HIV Secondary Prevention Working Group
This group emerged from the observation that patients with established HIV infection may contribute greatly to the epidemic, and the sexual and other risky behavior of UNC clinic patients is the subject of intense study. UNC has received support from NIH, CDC, and HRSA to develop innovative strategies for secondary transmission prevention. Investigators in this group study methods to prevent both primary and secondary HIV transmission.
Maternal and Child Transmission of HIV Group
A number of faculty are interested in examining the mechanisms of and methods to interrupt HIV transmission with ongoing research and care programs in Lilongwe and Blantyre, Malawi, St. Petersburg, Russia, and Kinshasa, Democratic Republic of Congo.
HIV Neonatal Testing Project
Maternal to child transmission of HIV is an entirely preventable event. HIV testing of pregnant women and treatment for those who are infected has resulted in a dramatic decline in the number of children perinatally infected with HIV. Our goal is to reduce MTC transmission of HIV to zero cases each year and to identify any and all HIV infected infants as soon as possible in order to ensure appropriate management and care. North Carolina HIV/STD Prevention in partnership with the Retrovirology Core Laboratory at the University of North Carolina at Chapel Hill will offer HIV screening of infants who might be infected with human immunodeficiency virus type 1 (HIV -1). More information.
NIH STD Clinical Trials Unit
UNC is a participating center for a national NIH STD research effort. This Program is a partnership between investigators at UNC and at University of Alabama-Birmingham, University of Washington-Seattle, and Family Health International (Research Triangle Park, NC). The program allows rapid development of randomized clinical trials involving new STD diagnostics and therapies including vaccines, topical microbicides, and novel antibiotic utilization.
Prison Working Group
The UNC ID Division provides clinical care for HIV-infected inmates in the North Carolina Department of Corrections. The Prison Working Group was created to develop research hypotheses and apply for grants, with the goal of understanding and ameliorating the impact of incarceration on access to care for STD/AIDS treatment as well as the spread of these diseases in minority communities in North Carolina. The group includes patient-oriented researchers, behavioral scientists, sociologists, virologists, and state public health officials.

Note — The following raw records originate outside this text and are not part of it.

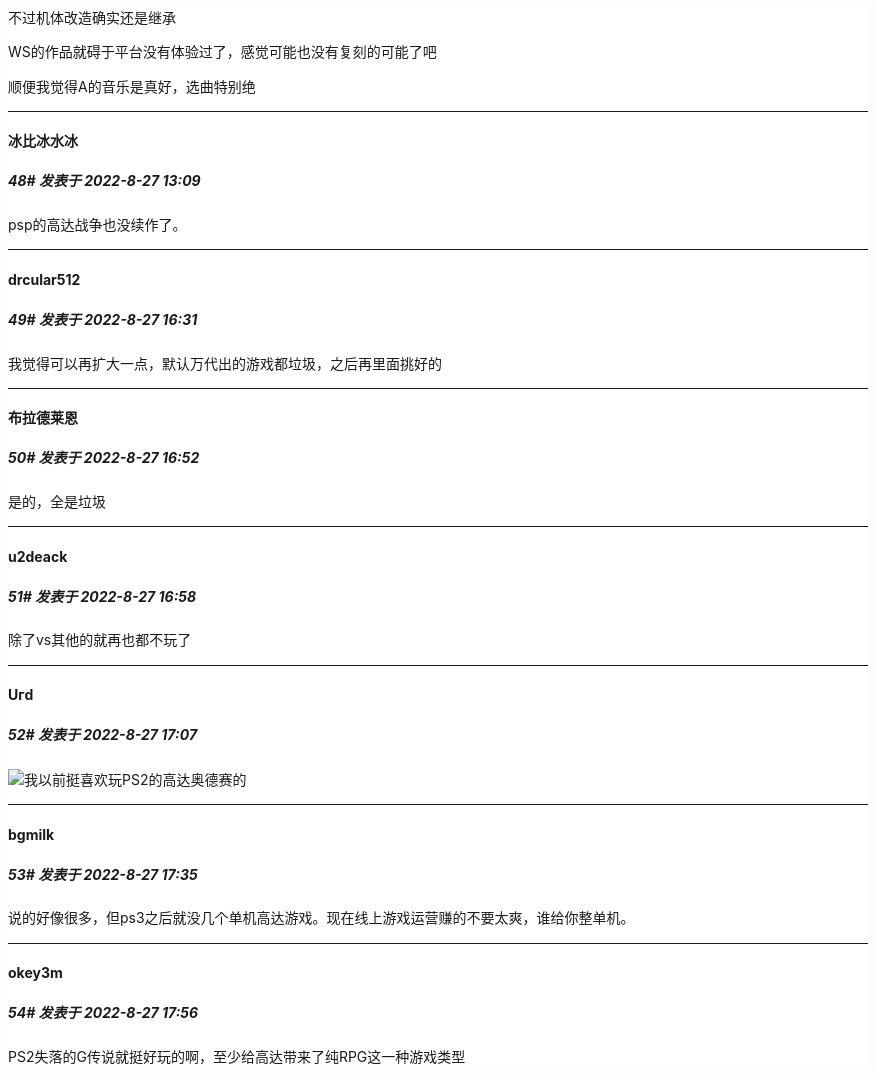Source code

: 不过机体改造确实还是继承

WS的作品就碍于平台没有体验过了，感觉可能也没有复刻的可能了吧

顺便我觉得A的音乐是真好，选曲特别绝

*****

####  冰比冰水冰  
##### 48#       发表于 2022-8-27 13:09

psp的高达战争也没续作了。

*****

####  drcular512  
##### 49#       发表于 2022-8-27 16:31

我觉得可以再扩大一点，默认万代出的游戏都垃圾，之后再里面挑好的

*****

####  布拉德莱恩  
##### 50#       发表于 2022-8-27 16:52

是的，全是垃圾

*****

####  u2deack  
##### 51#       发表于 2022-8-27 16:58

除了vs其他的就再也都不玩了

*****

####  Uгd  
##### 52#       发表于 2022-8-27 17:07

<img src="https://static.saraba1st.com/image/smiley/face2017/067.png" referrerpolicy="no-referrer">我以前挺喜欢玩PS2的高达奥德赛的

*****

####  bgmilk  
##### 53#       发表于 2022-8-27 17:35

说的好像很多，但ps3之后就没几个单机高达游戏。现在线上游戏运营赚的不要太爽，谁给你整单机。

*****

####  okey3m  
##### 54#       发表于 2022-8-27 17:56

PS2失落的G传说就挺好玩的啊，至少给高达带来了纯RPG这一种游戏类型
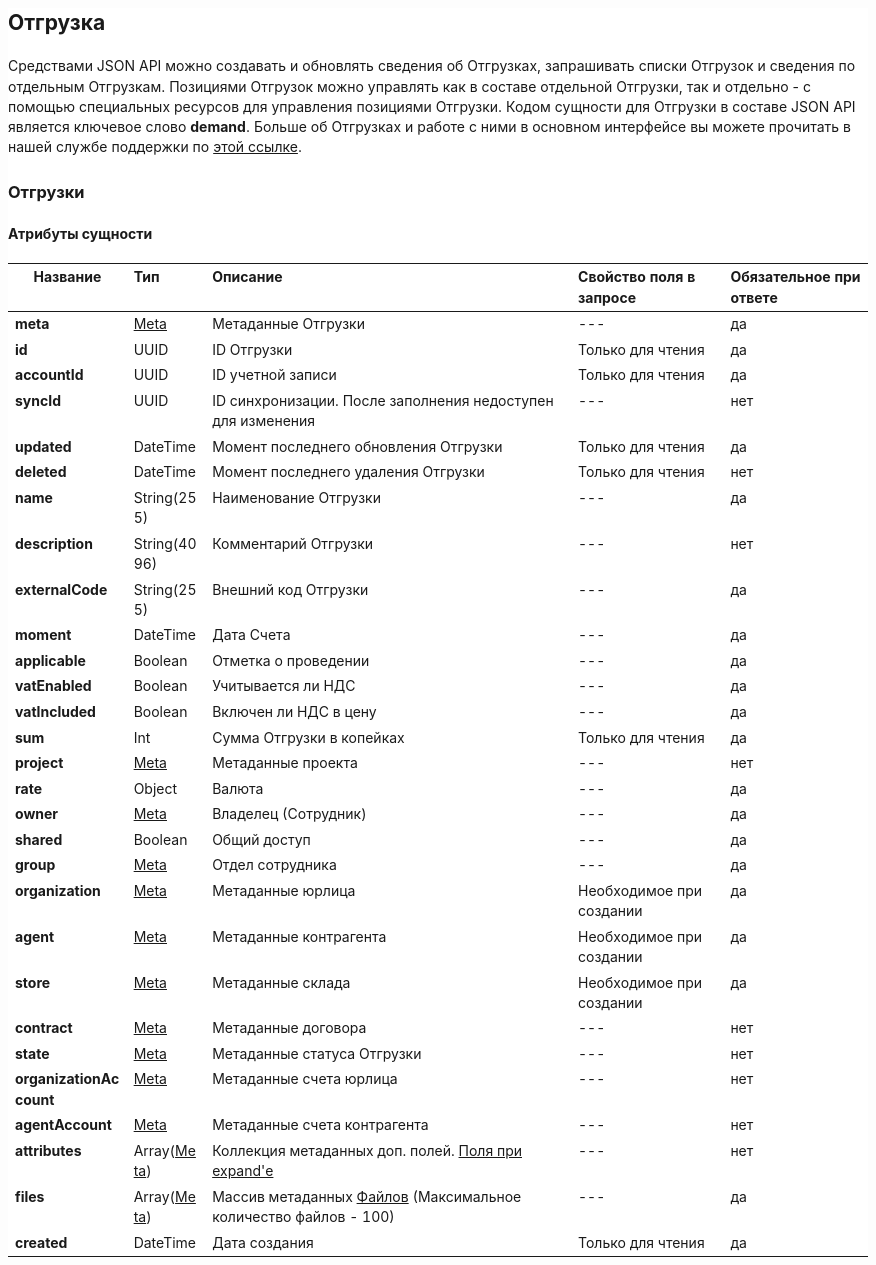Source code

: ## Отгрузка
Средствами JSON API можно создавать и обновлять сведения об Отгрузках, запрашивать списки Отгрузок и сведения по отдельным Отгрузкам. Позициями Отгрузок можно управлять как в составе отдельной Отгрузки, так и отдельно - с помощью специальных ресурсов для управления позициями Отгрузки. Кодом сущности для Отгрузки в составе JSON API является ключевое слово **demand**. Больше об Отгрузках и работе с ними в основном интерфейсе вы можете прочитать в нашей службе поддержки по  [этой ссылке](https://support.moysklad.ru/hc/ru/articles/203325463-%D0%9E%D1%82%D0%B3%D1%80%D1%83%D0%B7%D0%BA%D0%B0-%D1%82%D0%BE%D0%B2%D0%B0%D1%80%D0%BE%D0%B2).
### Отгрузки 
#### Атрибуты сущности
| Название  | Тип | Описание                    | Свойство поля в запросе| Обязательное при ответе|
| --------- |:----|:----------------------------|:----------------|:------------------------|
|**meta**               |[Meta](../#mojsklad-json-api-obschie-swedeniq-metadannye)|Метаданные Отгрузки|---|да
|**id**                 |UUID|ID Отгрузки|Только для чтения|да
|**accountId**          |UUID| ID учетной записи|Только для чтения|да
|**syncId**             |UUID|ID синхронизации. После заполнения недоступен для изменения|---|нет
|**updated**            |DateTime|Момент последнего обновления Отгрузки|Только для чтения|да
|**deleted**            |DateTime|Момент последнего удаления Отгрузки|Только для чтения|нет
|**name**               |String(255)|Наименование Отгрузки|---|да
|**description**        |String(4096)|Комментарий Отгрузки|---|нет
|**externalCode**       |String(255)|Внешний код Отгрузки|---| да
|**moment**             |DateTime|Дата Счета|---|да
|**applicable**         |Boolean|Отметка о проведении|---|да
|**vatEnabled**         |Boolean|Учитывается ли НДС|---|да
|**vatIncluded**        |Boolean| Включен ли НДС в цену|---|да
|**sum**                |Int|Сумма Отгрузки в копейках|Только для чтения|да
|**project**            |[Meta](../#mojsklad-json-api-obschie-swedeniq-metadannye)|Метаданные проекта|---|нет
|**rate**               |Object|Валюта|---|да
|**owner**              |[Meta](../#mojsklad-json-api-obschie-swedeniq-metadannye)|Владелец (Сотрудник)|---|да
|**shared**             |Boolean|Общий доступ|---|да
|**group**              |[Meta](../#mojsklad-json-api-obschie-swedeniq-metadannye)|Отдел сотрудника|---|да
|**organization**       |[Meta](../#mojsklad-json-api-obschie-swedeniq-metadannye)|Метаданные юрлица|Необходимое при создании|да
|**agent**              |[Meta](../#mojsklad-json-api-obschie-swedeniq-metadannye)|Метаданные контрагента|Необходимое при создании|да
|**store**              |[Meta](../#mojsklad-json-api-obschie-swedeniq-metadannye)|Метаданные склада|Необходимое при создании|да
|**contract**              |[Meta](../#mojsklad-json-api-obschie-swedeniq-metadannye)|Метаданные договора|---|нет
|**state**              |[Meta](../#mojsklad-json-api-obschie-swedeniq-metadannye)|Метаданные статуса Отгрузки|---|нет
|**organizationAccount**|[Meta](../#mojsklad-json-api-obschie-swedeniq-metadannye)|Метаданные счета юрлица|---|нет
|**agentAccount**       |[Meta](../#mojsklad-json-api-obschie-swedeniq-metadannye)|Метаданные счета контрагента|---|нет
|**attributes**         |Array([Meta](../#mojsklad-json-api-obschie-swedeniq-metadannye))|Коллекция метаданных доп. полей. [Поля при expand'е](../documents/#dokumenty-roznichnaq-smena-roznichnye-smeny-atributy-smeny-polq-pri-expand-39-e-dop-polej) |---|нет
|**files**              |Array([Meta](../#mojsklad-json-api-obschie-swedeniq-metadannye))|Массив метаданных [Файлов](../dictionaries/#suschnosti-fajly) (Максимальное количество файлов - 100)|---|да
|**created**            |DateTime|Дата создания|Только для чтения|да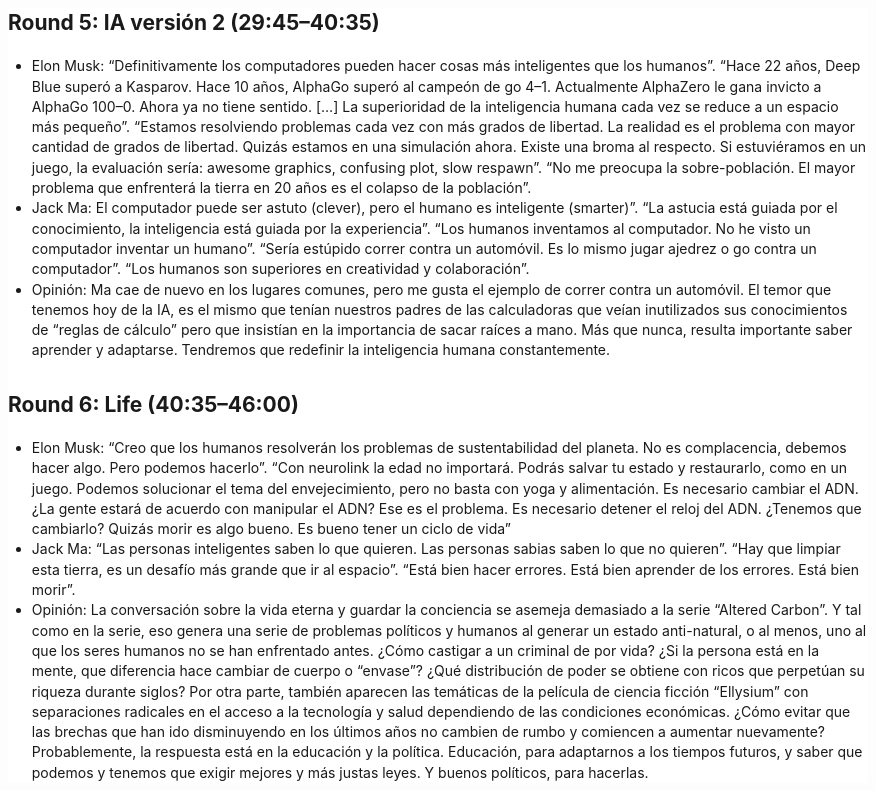 ## Round 5: IA versión 2 (29:45–40:35)
* Elon Musk: “Definitivamente los computadores pueden hacer cosas más inteligentes que los humanos”. “Hace 22 años, Deep Blue superó a Kasparov. Hace 10 años, AlphaGo superó al campeón de go 4–1. Actualmente AlphaZero le gana invicto a AlphaGo 100–0. Ahora ya no tiene sentido. […] La superioridad de la inteligencia humana cada vez se reduce a un espacio más pequeño”. “Estamos resolviendo problemas cada vez con más grados de libertad. La realidad es el problema con mayor cantidad de grados de libertad. Quizás estamos en una simulación ahora. Existe una broma al respecto. Si estuviéramos en un juego, la evaluación sería: awesome graphics, confusing plot, slow respawn”. “No me preocupa la sobre-población. El mayor problema que enfrenterá la tierra en 20 años es el colapso de la población”.
* Jack Ma: El computador puede ser astuto (clever), pero el humano es inteligente (smarter)”. “La astucia está guiada por el conocimiento, la inteligencia está guiada por la experiencia”. “Los humanos inventamos al computador. No he visto un computador inventar un humano”. “Sería estúpido correr contra un automóvil. Es lo mismo jugar ajedrez o go contra un computador”. “Los humanos son superiores en creatividad y colaboración”.
* Opinión: Ma cae de nuevo en los lugares comunes, pero me gusta el ejemplo de correr contra un automóvil. El temor que tenemos hoy de la IA, es el mismo que tenían nuestros padres de las calculadoras que veían inutilizados sus conocimientos de “reglas de cálculo” pero que insistían en la importancia de sacar raíces a mano. Más que nunca, resulta importante saber aprender y adaptarse. Tendremos que redefinir la inteligencia humana constantemente.

## Round 6: Life (40:35–46:00)
* Elon Musk: “Creo que los humanos resolverán los problemas de sustentabilidad del planeta. No es complacencia, debemos hacer algo. Pero podemos hacerlo”. “Con neurolink la edad no importará. Podrás salvar tu estado y restaurarlo, como en un juego. Podemos solucionar el tema del envejecimiento, pero no basta con yoga y alimentación. Es necesario cambiar el ADN. ¿La gente estará de acuerdo con manipular el ADN? Ese es el problema. Es necesario detener el reloj del ADN. ¿Tenemos que cambiarlo? Quizás morir es algo bueno. Es bueno tener un ciclo de vida”
* Jack Ma: “Las personas inteligentes saben lo que quieren. Las personas sabias saben lo que no quieren”. “Hay que limpiar esta tierra, es un desafío más grande que ir al espacio”. “Está bien hacer errores. Está bien aprender de los errores. Está bien morir”.
* Opinión: La conversación sobre la vida eterna y guardar la conciencia se asemeja demasiado a la serie “Altered Carbon”. Y tal como en la serie, eso genera una serie de problemas políticos y humanos al generar un estado anti-natural, o al menos, uno al que los seres humanos no se han enfrentado antes. ¿Cómo castigar a un criminal de por vida? ¿Si la persona está en la mente, que diferencia hace cambiar de cuerpo o “envase”? ¿Qué distribución de poder se obtiene con ricos que perpetúan su riqueza durante siglos? Por otra parte, también aparecen las temáticas de la película de ciencia ficción “Ellysium” con separaciones radicales en el acceso a la tecnología y salud dependiendo de las condiciones económicas. ¿Cómo evitar que las brechas que han ido disminuyendo en los últimos años no cambien de rumbo y comiencen a aumentar nuevamente? Probablemente, la respuesta está en la educación y la política. Educación, para adaptarnos a los tiempos futuros, y saber que podemos y tenemos que exigir mejores y más justas leyes. Y buenos políticos, para hacerlas.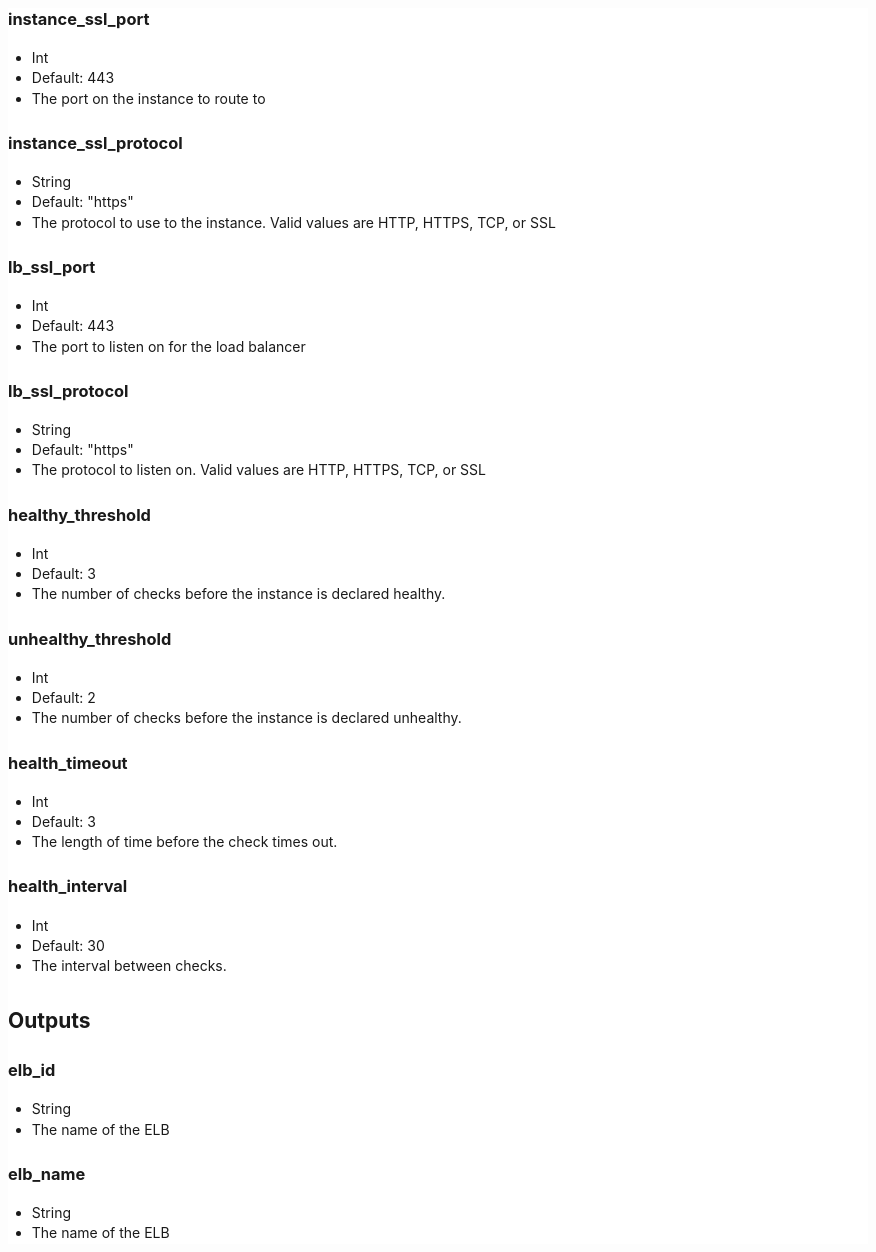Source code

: ### instance_ssl_port
- Int
- Default: 443
- The port on the instance to route to

### instance_ssl_protocol
- String
- Default: "https"
- The protocol to use to the instance. Valid values are HTTP, HTTPS, TCP, or SSL

### lb_ssl_port
- Int
- Default: 443
- The port to listen on for the load balancer

### lb_ssl_protocol
- String
- Default: "https"
- The protocol to listen on. Valid values are HTTP, HTTPS, TCP, or SSL

### healthy_threshold
- Int
- Default: 3
- The number of checks before the instance is declared healthy.

### unhealthy_threshold
- Int
- Default: 2
- The number of checks before the instance is declared unhealthy.

### health_timeout
- Int
- Default: 3
- The length of time before the check times out.

### health_interval
- Int
- Default: 30
- The interval between checks.

## Outputs
### elb_id
- String
- The name of the ELB

### elb_name
  - String
  - The name of the ELB
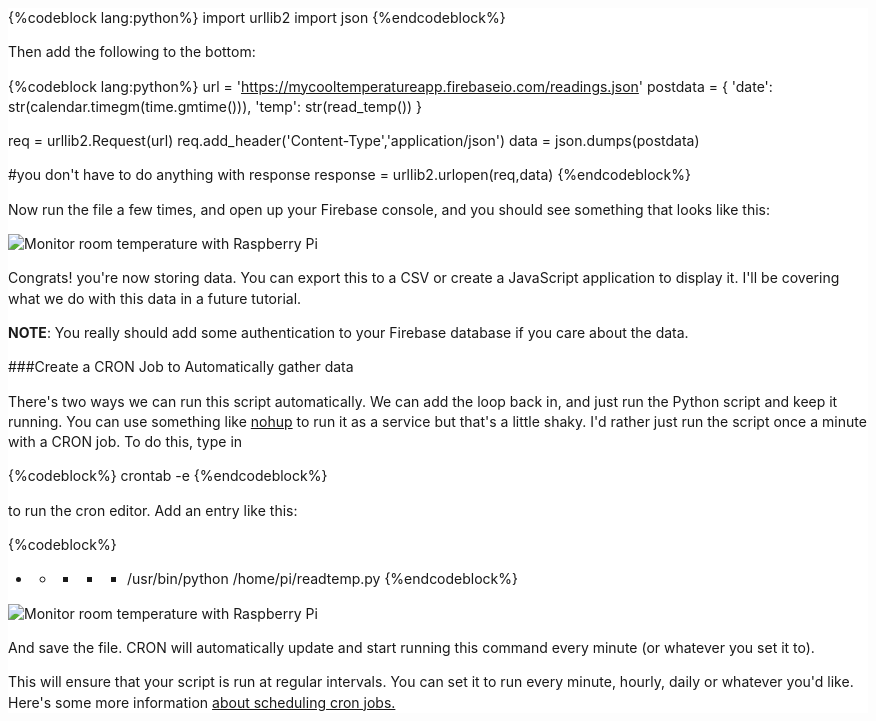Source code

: {%codeblock lang:python%}
import urllib2
import json
{%endcodeblock%}

Then add the following to the bottom: 

{%codeblock lang:python%}
url = 'https://mycooltemperatureapp.firebaseio.com/readings.json'
postdata = {
    'date': str(calendar.timegm(time.gmtime())),
    'temp': str(read_temp())
}

req = urllib2.Request(url)
req.add_header('Content-Type','application/json')
data = json.dumps(postdata)

#you don't have to do anything with response
response = urllib2.urlopen(req,data)
{%endcodeblock%}

Now run the file a few times, and open up your Firebase console, and you should see something that looks like this: 

![Monitor room temperature with Raspberry Pi](/images/monitor-room-temp-raspberry-pi/monitor-room-temperature-raspberry-pi-9.jpg)

Congrats! you're now storing data. You can export this to a CSV or create a JavaScript application to display it. I'll be covering what we do with this data in a future tutorial. 

**NOTE**: You really should add some authentication to your Firebase database if you care about the data. 

###Create a CRON Job to Automatically gather data 

There's two ways we can run this script automatically. We can add the loop back in, and just run the Python script and keep it running. You can use something like <a href="http://linux.101hacks.com/unix/nohup-command/" target="_blank">nohup</a> to run it as a service but that's a little shaky. I'd rather just run the script once a minute with a CRON job. To do this, type in 

{%codeblock%}
crontab -e 
{%endcodeblock%}

to run the cron editor. Add an entry like this:

{%codeblock%}
* * * * * /usr/bin/python /home/pi/readtemp.py
{%endcodeblock%}

![Monitor room temperature with Raspberry Pi](/images/monitor-room-temp-raspberry-pi/monitor-room-temperature-raspberry-pi-10.jpg)

And save the file. CRON will automatically update and start running this command every minute (or whatever you set it to). 

This will ensure that your script is run at regular intervals. You can set it to run every minute, hourly, daily or whatever you'd like. Here's some more information <a href="http://code.tutsplus.com/tutorials/scheduling-tasks-with-cron-jobs--net-8800" target="_blank">about scheduling cron jobs.</a>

Project STYLE (Strength Through Youth Living Empowered)
An HIV prevention, research and linkage-to-care program, Project STYLE helps connect young, HIV positive gay and bisexual men of color to medical treatment and social support services. Research involves documenting the lived experiences of these young men and understanding the social determinants of HIV infection in this community.
STI/Topical Microbicide Cooperative Research Center
UNC is one of six NIH cooperative STI Centers. Research in this center focuses on classical STI pathogens including N. gonorrhoeae, H. ducreyi and T vaginalis. Disease prevention is a theme common to these research efforts, and several projects include behavioral and epidemiological aspects of STIs.